April 24, 2024

Biotech

New Technology Sheds Light on Blood

Claro Scientific is testing blood by using beams of light rather than chemicals.

Art Levy | 10/4/2011
Luis Garcia-Rubio
Luis Garcia-Rubio found that a method of using light beams to analyze paint also could be used to study blood. He has been researching the technology for 30 years. [Photo: Atoyia Deans/St. Petersburg Times]

The basic technology that diagnostic labs use to analyze blood hasn't changed much in more than 30 years. For most tests, technicians add chemical reagents to a blood sample and cull data from the ensuing chemical reaction.

Claro Scientific, a 5-year-old University of South Florida spinoff, is touting its new technology to test blood by using beams of light rather than chemicals. The method was invented by Luis Garcia-Rubio, a USF professor who used it to study the components of paint before realizing it also could be applied to medical diagnostics.

"If you remember back in high school physics class, when light hits a surface or passes through a sample, it changes," says Thomas McLain, Claro Scientific's CEO. "The light can reflect. It can bend. It can pass through. It can get absorbed. Basically, when we take a sample, we shine light through it and get almost a million data points that quantify the sample, and our integrated computer model crunches through that data in a couple of minutes and gives us information about what's in there."

The technology, which uses a miniature spectrometer and proprietary software to analyze the samples, has other applications, too, from helping develop protein-based therapeutics to finding pathogens in food or water.

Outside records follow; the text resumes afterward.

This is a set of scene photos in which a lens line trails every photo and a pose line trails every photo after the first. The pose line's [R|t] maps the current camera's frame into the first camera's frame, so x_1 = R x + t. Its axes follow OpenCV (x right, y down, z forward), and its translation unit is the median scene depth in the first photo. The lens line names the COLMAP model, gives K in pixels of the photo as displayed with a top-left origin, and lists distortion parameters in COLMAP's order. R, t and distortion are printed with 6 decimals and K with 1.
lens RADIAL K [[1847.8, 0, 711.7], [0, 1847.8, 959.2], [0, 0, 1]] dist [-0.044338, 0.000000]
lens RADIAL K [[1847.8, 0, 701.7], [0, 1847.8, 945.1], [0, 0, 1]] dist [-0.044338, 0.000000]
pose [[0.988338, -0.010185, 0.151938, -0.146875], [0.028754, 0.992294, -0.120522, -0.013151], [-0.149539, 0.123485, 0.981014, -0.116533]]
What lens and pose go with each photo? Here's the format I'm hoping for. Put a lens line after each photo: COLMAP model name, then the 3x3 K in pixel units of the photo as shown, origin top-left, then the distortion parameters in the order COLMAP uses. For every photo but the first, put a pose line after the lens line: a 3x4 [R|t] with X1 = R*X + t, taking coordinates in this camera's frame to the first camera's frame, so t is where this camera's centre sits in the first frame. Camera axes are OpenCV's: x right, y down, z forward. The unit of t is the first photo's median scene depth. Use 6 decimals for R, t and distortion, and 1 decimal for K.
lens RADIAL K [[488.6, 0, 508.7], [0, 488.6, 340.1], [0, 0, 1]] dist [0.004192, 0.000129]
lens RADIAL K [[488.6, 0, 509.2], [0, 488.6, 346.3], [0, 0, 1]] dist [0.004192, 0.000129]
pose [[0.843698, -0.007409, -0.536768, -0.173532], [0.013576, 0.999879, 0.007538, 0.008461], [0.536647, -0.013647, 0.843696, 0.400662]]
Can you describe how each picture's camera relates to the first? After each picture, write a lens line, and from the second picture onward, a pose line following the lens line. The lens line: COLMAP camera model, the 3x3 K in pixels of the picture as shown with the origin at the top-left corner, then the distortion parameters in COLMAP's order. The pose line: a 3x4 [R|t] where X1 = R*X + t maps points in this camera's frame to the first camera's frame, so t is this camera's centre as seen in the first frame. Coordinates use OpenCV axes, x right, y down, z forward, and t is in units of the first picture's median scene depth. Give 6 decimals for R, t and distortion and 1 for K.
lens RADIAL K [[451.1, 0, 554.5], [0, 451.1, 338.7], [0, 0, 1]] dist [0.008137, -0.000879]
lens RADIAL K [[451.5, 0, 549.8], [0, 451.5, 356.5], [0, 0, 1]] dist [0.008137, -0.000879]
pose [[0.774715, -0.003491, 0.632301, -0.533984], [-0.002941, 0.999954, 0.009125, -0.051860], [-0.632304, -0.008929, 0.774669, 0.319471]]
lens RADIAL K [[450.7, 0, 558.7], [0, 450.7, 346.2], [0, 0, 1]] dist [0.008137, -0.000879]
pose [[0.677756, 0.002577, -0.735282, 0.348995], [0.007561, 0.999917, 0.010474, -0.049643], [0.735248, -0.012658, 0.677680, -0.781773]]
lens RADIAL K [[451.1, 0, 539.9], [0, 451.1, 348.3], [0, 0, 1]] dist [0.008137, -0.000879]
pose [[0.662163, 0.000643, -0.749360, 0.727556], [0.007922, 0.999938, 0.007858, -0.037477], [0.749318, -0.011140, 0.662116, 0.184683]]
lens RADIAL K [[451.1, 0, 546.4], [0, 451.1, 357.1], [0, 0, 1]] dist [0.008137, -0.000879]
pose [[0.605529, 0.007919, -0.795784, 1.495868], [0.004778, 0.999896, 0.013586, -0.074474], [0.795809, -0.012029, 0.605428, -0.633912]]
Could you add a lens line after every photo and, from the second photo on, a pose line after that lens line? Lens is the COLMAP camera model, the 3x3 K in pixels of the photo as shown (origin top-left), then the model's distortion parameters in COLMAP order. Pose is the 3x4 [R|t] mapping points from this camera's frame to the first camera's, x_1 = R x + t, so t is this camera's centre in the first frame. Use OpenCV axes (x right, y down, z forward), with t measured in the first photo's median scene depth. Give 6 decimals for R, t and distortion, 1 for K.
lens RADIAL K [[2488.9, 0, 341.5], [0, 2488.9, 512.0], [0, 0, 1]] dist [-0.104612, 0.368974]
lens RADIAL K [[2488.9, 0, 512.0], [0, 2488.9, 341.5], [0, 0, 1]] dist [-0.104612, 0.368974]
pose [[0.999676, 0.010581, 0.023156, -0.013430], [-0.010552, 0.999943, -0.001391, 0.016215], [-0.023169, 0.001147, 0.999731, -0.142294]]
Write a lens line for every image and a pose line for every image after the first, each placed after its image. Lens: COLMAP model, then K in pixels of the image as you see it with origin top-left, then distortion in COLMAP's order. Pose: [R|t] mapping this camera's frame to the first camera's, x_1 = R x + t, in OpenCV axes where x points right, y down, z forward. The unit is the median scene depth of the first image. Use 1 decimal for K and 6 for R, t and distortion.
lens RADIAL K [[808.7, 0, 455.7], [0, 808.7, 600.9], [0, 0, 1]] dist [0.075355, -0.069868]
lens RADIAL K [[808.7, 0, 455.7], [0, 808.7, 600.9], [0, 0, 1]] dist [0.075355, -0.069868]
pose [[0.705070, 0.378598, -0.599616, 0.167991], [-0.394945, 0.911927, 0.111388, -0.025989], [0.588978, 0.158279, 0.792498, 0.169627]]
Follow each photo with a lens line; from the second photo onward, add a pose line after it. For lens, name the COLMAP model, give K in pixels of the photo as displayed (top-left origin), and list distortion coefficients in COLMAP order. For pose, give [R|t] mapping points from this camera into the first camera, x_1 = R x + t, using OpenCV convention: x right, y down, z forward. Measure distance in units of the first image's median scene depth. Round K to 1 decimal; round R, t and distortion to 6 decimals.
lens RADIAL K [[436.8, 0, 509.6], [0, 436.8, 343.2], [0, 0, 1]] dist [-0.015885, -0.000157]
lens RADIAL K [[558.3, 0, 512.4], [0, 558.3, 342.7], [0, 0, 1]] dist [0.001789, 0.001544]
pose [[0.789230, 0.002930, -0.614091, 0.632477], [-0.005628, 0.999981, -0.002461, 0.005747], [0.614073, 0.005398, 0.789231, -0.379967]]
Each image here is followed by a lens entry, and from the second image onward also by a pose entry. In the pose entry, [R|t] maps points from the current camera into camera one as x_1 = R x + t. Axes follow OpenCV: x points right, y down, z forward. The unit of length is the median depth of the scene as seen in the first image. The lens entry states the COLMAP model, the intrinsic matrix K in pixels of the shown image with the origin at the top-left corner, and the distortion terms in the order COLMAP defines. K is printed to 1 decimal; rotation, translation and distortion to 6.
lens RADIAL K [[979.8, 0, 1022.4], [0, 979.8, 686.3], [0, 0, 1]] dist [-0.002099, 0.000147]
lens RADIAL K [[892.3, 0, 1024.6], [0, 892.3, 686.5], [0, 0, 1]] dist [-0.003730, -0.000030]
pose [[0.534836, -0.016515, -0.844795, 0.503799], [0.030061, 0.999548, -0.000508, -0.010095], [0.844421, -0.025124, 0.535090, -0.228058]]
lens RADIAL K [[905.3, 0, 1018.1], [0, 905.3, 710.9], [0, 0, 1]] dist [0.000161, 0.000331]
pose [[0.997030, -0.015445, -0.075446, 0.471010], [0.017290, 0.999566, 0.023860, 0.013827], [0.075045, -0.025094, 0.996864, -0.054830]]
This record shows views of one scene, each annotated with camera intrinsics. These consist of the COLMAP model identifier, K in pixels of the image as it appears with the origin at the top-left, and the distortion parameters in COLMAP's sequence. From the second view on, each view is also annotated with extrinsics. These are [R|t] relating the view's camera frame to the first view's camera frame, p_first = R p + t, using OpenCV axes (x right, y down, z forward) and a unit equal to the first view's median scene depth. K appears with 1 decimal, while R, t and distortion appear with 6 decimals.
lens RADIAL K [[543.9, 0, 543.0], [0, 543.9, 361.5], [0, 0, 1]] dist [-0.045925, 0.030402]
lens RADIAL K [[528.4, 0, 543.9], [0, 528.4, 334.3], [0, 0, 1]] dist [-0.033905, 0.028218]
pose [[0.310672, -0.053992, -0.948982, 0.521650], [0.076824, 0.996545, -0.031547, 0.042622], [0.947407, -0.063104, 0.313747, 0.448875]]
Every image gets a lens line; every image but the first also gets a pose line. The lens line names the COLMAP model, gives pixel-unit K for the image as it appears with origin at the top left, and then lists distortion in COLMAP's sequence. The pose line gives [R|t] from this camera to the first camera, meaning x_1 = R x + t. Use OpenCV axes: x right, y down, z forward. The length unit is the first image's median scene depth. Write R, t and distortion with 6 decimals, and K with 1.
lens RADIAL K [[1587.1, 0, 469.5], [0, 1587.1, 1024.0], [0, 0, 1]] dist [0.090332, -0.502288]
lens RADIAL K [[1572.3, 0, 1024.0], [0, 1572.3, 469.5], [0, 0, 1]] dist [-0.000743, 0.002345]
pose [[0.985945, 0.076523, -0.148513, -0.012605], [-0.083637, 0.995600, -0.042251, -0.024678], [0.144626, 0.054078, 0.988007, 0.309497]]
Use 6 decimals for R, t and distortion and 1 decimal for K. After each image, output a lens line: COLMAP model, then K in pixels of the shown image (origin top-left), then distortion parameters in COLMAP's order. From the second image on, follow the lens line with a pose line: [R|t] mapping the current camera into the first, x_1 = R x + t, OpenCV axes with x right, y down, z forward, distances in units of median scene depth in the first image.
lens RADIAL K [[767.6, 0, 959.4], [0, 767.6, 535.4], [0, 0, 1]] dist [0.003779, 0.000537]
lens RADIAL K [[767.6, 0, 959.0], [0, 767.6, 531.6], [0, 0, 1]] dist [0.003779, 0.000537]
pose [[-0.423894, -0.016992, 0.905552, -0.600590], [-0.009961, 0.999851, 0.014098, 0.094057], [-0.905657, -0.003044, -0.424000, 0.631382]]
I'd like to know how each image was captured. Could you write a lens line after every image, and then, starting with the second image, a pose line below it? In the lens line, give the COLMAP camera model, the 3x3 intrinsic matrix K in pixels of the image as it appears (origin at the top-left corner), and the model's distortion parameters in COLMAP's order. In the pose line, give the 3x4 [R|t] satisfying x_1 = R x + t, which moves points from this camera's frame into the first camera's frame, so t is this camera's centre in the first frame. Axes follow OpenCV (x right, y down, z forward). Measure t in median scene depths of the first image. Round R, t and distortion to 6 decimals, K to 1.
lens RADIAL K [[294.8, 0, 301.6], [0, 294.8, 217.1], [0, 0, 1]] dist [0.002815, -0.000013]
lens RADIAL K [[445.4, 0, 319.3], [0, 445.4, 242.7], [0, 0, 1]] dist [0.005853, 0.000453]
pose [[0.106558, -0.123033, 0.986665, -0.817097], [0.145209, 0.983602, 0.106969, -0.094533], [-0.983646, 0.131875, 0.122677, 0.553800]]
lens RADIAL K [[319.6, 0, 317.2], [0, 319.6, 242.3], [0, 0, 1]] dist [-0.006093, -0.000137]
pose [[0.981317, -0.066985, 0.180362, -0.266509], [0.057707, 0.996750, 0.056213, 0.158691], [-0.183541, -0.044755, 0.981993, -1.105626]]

Claro Scientific partnered last year with Path, a non-profit that works to improve health worldwide, to use the technology to test residents of developing countries for malaria and anemia.

The big potential, though, is in medical diagnostics, a $35-billion business worldwide. Claro's technology has the potential to change the industry, says Peter Betzer, who was dean of USF's College of Marine Science when Garcia-Rubio was a researcher there.
"It's a disruptive technology," says Betzer, now president and CEO of the St. Petersburg Downtown Partnership.